Base camp helps reach the peaks
11/30/1984 Several people have suggested that I read M. Scott Peck’s book, “The Road Less Traveled.” So I finally bought a copy and am glad I did.
This is an exceptional book written by a very sensitive psychiatrist. The intriguing aspect of the this book is it’s emphasis on building love and developing spiritual growth in today’s society.
Dr. Peck is concerned about marital disruption and the number of divorces in the United States. He also gives his insights into what it will take for marriages to survive in these contemporary times. The psychiatrist does so by making an interesting comparison between marriage and mountain climbing.
He notes, “When dealing with couples my wife and I draw the analogy between marriage and a base camp for mountain climbing. If one wants to climb mountains one must have a good base camp, a place where there are shelter and provisions, where one may receive nurture and rest before one ventures forth again to seek another summit.

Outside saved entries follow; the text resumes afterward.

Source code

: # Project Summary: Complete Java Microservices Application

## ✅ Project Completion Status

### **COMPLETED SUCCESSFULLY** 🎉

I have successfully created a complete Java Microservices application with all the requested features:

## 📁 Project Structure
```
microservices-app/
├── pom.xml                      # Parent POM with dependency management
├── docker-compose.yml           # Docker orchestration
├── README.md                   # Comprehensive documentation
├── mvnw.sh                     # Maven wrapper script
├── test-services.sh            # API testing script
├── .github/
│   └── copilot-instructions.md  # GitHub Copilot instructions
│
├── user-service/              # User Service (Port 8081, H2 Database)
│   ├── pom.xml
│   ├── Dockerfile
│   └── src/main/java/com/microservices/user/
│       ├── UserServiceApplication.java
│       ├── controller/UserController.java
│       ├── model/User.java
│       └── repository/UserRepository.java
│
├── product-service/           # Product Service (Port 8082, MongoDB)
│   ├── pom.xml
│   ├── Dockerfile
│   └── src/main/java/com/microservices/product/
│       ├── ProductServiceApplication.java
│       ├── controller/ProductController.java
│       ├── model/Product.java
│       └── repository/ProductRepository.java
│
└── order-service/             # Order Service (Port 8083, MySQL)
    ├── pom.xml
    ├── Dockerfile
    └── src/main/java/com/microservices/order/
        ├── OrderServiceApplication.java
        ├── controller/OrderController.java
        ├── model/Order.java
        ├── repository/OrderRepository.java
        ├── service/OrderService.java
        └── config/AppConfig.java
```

“Successful mountain climbers know that they must spend as much time, if not more, tending to their base camp as they actually do in climbing mountains, for their survival is dependent upon their seeing to it that their base camp is sturdily constructed and well stocked.”

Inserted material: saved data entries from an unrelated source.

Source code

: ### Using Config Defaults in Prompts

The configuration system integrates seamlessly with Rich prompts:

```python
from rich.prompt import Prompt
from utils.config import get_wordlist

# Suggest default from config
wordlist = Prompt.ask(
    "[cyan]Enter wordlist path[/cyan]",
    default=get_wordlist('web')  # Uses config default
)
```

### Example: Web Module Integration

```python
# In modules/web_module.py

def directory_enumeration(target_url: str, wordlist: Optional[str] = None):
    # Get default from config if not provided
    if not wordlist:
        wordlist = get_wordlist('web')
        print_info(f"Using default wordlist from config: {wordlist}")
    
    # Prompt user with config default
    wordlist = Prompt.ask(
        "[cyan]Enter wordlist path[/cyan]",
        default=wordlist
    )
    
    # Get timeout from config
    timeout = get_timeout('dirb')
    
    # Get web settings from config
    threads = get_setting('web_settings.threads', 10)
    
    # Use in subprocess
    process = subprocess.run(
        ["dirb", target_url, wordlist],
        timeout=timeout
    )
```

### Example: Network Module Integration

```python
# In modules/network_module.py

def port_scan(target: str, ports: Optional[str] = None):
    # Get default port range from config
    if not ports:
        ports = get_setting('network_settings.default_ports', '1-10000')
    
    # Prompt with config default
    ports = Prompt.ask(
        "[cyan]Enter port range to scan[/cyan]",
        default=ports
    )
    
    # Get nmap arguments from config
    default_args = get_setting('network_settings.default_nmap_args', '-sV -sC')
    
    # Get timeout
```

Dr. Peck continues, “A common and traditionally masculine marital problem is created by the husband who, once he is married, devotes all his energies to climbing mountains and none to tending to his marriage, or base camp, expecting it to be there in perfect order whenever he chooses to return to it for rest and recreation without his assuming any responsibility for its maintenance.
“Sooner or later this approach to the problem fails and he returns to find his untended base camp a shambles, his neglected wife having been hospitalized for a nervous breakdown, having run off with another man, or in some other way having renounced her job as camp caretaker.”

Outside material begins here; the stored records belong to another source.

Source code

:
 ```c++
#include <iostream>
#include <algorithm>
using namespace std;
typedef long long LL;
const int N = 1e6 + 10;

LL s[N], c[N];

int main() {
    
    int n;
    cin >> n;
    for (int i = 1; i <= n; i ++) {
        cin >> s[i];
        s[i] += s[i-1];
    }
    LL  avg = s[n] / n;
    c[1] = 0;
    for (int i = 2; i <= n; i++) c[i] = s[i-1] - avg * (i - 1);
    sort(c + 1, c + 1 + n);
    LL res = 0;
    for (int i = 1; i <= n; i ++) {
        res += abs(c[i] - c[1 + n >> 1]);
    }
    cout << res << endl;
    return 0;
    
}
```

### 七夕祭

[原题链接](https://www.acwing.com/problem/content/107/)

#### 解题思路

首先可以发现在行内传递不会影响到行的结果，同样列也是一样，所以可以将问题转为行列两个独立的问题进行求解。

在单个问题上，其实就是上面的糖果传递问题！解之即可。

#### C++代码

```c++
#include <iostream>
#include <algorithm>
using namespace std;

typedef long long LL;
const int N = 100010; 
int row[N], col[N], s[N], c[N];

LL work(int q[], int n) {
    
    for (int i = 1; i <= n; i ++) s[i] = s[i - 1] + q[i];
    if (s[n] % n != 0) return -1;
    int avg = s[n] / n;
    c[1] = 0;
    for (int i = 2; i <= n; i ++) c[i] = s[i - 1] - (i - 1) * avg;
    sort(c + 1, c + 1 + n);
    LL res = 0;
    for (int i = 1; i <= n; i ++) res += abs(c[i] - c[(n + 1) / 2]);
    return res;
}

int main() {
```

“An equally common and traditionally feminine marital problem,” he continues, “is created by the wife who, once she is married, feels that the goal of her life has been achieved. To her the base camp is the peak. She cannot understand or empathize with her husband’s need for achievement and experiences beyond the marriage, and reacts to them with jealousy and never-ending demands that he devote increasing more energy to the home.
“Like other resolutions of the problem, this one creates a relationship that is suffocating and stultifying, from which the husband, feeling trapped and limited, may likely flee in a moment of ‘mid-life crisis.’”
So what does Dr. Peck conclude? “The women’s movement has been helpful in pointing the way to what is obviously the only ideal resolution: marriage as a truly cooperative institution, requiring great mutual contribution, requiring great mutual contributions and care, time and energy, but existing for the primary purpose of nurturing each of the participants for individual journeys toward his or her own individual peaks of spiritual growth. Male and female both must tend to the hearth and both must venture forth.”
Do you agree with Dr. Peck’s analysis of contemporary marriage and his comparison to mountain climbing? He suggests husbands need to spend more time and attention to the base camp. And wives need to scale more mountain peaks if marriages are going to not only survive, but also thrive in these modern times.
There is also something else to consider. Both husbands and wives must also realize that no success in mountain climbing can compensate for failure in the base camp.